Write out, exactly and in full, the records given below, but not their pictures.

%%

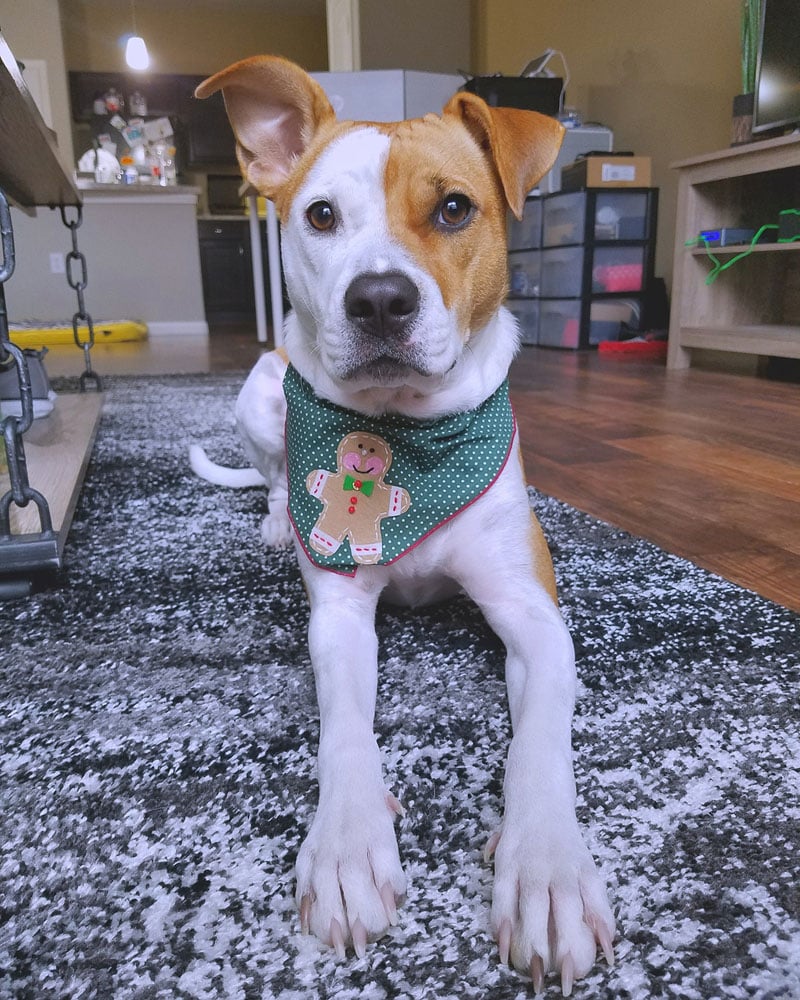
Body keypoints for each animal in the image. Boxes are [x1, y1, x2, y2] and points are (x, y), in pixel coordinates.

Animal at [194, 58, 620, 996]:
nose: (380, 299)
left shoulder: (534, 615)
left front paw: (547, 869)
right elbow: (344, 731)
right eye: (320, 215)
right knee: (272, 470)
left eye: (455, 208)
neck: (410, 440)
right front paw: (348, 846)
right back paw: (275, 519)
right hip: (260, 386)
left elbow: (542, 742)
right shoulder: (340, 615)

%%

(ANSWER BOX)
Body keypoints for each animal in the image. Boxes are [x1, y1, x2, y2] and points are (x, y), in pixel coordinates.

Animal at [194, 58, 620, 996]:
nose: (380, 299)
left shoulder: (534, 615)
left front paw: (547, 869)
right elbow: (344, 731)
right eye: (320, 215)
right knee: (272, 470)
left eye: (455, 208)
neck: (410, 440)
right front paw: (348, 846)
right back paw: (275, 519)
right hip: (260, 386)
left elbow: (542, 742)
right shoulder: (340, 615)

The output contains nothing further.